Plenty of women came to New Orleans, so you can use the topic. Just not that name.
 
Louisiana, as we know, was transfered to Spain--officially--to compensate the Iberians for the loss of Florida in the Seven Years War. Unofficially, it was to stop the British from controlling the Mississippi Valley. Under the Bourbon Family Compact, there was a feeling in the court of Louis XV that the colony could be returned from his first cousin if needed.

However, owning Louisiana would still cost the French crown vast sums of money, with little return. The Spanish could justify the colony as a buffer for Mexico. The French had no military/financial justification. It was a constant money loser during the French colonial period. Remember, New Orleans did not become profitable as a port for the Spanish until well into the 1790s.

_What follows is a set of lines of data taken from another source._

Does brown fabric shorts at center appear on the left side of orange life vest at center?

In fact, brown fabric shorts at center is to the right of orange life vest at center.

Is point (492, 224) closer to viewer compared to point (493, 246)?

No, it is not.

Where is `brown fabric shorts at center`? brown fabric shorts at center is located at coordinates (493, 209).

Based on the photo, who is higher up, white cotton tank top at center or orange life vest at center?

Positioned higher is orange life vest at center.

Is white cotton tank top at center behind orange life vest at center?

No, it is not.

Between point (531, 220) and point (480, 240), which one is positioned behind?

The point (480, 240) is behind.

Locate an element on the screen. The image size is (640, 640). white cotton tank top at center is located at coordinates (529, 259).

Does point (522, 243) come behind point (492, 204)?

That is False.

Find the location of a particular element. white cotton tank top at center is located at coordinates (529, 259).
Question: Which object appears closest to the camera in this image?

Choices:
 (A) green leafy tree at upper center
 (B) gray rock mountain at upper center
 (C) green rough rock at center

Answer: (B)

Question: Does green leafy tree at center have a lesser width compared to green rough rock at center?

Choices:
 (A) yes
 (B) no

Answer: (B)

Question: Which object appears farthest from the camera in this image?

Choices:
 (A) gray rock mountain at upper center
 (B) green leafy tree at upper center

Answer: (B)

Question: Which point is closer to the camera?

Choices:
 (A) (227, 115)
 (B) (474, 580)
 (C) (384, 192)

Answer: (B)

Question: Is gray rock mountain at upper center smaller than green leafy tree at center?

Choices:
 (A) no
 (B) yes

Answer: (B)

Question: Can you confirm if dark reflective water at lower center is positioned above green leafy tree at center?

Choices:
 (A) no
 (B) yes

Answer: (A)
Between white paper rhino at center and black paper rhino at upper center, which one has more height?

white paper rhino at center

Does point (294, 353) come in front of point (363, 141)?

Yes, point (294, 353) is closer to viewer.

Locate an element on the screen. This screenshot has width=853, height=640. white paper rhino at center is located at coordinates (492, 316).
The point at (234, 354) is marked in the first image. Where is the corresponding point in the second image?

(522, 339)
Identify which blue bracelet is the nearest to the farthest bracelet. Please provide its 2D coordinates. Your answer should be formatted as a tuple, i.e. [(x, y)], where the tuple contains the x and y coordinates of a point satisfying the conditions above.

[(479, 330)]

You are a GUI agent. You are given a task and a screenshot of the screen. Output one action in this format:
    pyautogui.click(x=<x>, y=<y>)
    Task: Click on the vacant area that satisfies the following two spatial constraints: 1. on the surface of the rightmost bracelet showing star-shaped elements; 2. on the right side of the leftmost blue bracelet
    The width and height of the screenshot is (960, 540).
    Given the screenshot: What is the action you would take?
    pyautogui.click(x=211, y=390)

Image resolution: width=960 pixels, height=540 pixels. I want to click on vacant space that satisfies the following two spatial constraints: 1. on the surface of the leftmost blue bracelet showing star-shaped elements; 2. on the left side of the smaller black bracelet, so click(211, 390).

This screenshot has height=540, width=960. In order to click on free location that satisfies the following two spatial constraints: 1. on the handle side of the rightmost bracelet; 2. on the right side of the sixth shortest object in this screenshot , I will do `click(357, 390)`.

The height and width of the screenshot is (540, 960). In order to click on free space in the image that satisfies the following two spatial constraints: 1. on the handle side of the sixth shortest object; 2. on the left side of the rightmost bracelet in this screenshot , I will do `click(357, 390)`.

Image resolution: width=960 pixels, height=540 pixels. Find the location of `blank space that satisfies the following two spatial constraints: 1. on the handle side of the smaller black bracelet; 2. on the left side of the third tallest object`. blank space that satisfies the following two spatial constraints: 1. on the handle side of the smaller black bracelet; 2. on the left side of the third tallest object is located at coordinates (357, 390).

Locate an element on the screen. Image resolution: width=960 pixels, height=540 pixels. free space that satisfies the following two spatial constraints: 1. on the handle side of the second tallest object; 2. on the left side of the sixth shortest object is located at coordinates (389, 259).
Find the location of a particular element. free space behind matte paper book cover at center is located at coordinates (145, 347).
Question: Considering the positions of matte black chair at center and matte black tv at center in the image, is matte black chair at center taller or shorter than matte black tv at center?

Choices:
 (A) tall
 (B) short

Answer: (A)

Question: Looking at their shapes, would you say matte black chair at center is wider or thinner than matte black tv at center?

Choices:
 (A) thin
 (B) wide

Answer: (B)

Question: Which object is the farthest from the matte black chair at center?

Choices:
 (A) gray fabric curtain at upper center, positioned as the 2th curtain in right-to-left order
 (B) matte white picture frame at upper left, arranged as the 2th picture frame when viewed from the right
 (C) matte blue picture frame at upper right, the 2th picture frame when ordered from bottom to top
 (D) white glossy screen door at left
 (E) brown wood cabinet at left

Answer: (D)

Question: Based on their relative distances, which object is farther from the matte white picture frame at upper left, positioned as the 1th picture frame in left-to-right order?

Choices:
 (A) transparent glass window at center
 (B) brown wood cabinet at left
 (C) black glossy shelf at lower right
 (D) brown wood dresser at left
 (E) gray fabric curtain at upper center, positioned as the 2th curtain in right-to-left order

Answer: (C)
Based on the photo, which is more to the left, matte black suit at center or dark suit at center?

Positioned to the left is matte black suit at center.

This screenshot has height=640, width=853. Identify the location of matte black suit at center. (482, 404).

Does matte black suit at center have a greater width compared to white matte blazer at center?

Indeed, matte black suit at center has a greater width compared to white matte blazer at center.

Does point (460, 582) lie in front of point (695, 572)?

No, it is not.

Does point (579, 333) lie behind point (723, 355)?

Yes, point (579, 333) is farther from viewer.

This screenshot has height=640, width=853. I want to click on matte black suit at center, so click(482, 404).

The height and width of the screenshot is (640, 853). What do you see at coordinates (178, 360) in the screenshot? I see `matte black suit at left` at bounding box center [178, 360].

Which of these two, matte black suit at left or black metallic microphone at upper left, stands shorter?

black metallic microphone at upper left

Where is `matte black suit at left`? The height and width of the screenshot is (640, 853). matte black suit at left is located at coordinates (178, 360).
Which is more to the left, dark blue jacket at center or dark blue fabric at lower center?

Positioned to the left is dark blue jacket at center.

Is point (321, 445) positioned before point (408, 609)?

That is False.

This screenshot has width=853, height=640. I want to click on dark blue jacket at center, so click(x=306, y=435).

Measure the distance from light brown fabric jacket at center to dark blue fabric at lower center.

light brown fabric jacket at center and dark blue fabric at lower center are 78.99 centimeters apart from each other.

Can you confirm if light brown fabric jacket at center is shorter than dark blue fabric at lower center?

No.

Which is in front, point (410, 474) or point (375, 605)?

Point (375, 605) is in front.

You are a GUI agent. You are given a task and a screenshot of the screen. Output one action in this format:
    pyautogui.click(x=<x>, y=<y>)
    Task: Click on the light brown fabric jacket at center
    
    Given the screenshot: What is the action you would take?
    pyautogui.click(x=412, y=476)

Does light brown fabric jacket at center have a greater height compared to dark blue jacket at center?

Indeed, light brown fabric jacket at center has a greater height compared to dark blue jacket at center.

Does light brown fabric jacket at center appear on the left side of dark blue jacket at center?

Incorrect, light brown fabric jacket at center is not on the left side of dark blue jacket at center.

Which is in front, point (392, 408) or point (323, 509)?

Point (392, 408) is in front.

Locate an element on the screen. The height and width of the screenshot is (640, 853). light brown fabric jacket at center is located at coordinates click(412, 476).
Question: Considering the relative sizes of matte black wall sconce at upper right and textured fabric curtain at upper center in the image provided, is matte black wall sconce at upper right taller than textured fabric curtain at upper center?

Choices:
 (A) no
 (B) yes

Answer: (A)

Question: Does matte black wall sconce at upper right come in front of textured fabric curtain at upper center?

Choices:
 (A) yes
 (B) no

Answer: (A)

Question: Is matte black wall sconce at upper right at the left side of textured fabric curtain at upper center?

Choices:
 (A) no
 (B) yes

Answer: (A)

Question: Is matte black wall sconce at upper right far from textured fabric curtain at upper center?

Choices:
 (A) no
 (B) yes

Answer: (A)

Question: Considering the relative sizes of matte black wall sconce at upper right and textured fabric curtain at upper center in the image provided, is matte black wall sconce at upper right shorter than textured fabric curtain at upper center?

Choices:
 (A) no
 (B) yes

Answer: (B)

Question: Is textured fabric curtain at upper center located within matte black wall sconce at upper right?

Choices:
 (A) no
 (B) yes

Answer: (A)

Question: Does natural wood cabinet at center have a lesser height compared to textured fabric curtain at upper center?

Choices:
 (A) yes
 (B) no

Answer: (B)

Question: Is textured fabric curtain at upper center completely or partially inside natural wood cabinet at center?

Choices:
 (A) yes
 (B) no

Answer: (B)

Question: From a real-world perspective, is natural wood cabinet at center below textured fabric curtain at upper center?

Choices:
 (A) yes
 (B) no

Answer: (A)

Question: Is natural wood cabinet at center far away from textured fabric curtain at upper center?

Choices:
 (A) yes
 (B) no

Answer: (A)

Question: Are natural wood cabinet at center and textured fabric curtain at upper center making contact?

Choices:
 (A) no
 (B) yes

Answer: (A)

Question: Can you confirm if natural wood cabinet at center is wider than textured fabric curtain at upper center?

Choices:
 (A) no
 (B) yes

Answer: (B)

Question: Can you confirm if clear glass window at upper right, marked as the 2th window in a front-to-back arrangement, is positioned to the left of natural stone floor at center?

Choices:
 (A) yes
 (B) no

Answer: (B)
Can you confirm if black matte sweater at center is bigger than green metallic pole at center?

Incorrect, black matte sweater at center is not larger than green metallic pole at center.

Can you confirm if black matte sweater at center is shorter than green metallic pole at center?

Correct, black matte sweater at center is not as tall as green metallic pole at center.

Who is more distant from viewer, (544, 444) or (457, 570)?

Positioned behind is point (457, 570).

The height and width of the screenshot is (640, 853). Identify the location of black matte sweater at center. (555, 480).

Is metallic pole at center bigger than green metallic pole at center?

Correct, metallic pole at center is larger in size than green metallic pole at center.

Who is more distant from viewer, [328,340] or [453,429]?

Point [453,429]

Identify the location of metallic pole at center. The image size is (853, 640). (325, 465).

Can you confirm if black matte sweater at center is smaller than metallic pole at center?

In theroy, the Spainsh could have returned the colony to France sometime during the American Revolution, when New Orleans was the main entrepot for weapons sumuggling to Continental Forces on the Trans- Appalachian Front. That's the minor counterfactual, and it would require France to surrender one of their profitable colonies. They didn't have much to give, and certainly were not going to surrender Saint Dominque, which provided 1/4 of the national reveunes (thanks to stratospheric sugar imports prices in Europe).

The non-transfer to Spain, after the Seven Years war, would have only come from Louis XV accepting the appeal of a delegation of New Orleanians, led by the founder of the city Bienville, not to transfer to Spainsh control. (They tried; he said no; they consequently planned a rebellion against Spain.) By the time the Revolt of 1768 occurs, and "Bloody" O'Reilly puts down the First American Revolution (as it is often called in the Crescent City), it is too late. The Spanish had to sail nearly every soldier in the Indies. They won't just give up then. Hidalgo pride, even if their commander was an Irishman from Cork.

The only other point of departure would be serious butterflies from a less successful British triumph in the Seven Years War. That would create a far different world.

As for your story premise, while it sounds entertaining, I have to point out two facts. First, New Orleans is not named after the city, but the Duc d'Orleans, Regent for Louis XV. (It was something of an inside joke by Bienville, hence why New Orleans is the only French city that has a feminine gender--Nouvelle Orleans. If you know anything about the Regent, you understand the joke.)

There is no political reason to name it New Bordeaux. And, New Orleanians wouldn't accept a change other than, say, New Paris.

As for the Casquette Girls, none actually came to New Orleans, despite popular myth. They went to Biloxi, prior to the founding of the city in 1719. And, the program was long over by your timeline. It didn't survive the first proprietorship, much less John Law's better known debacle, The Company of the Mississippi.

Plenty of women came to New Orleans, so you can use the topic. Just not that name.

So I suppose I could go with "less successful British triumph in the Seven Years' War". Research! Yay! (Can anyone recommend a good book?) On the New Orleans thing, do you mean that the only thing New Orleanians would accept as a name change would be New Paris (after the title holder of Count of Paris, another French royal title?) ETA: Looked up the regent Duc d'Orleans. Is the joke a reference to the fact that he had illegitimate children?)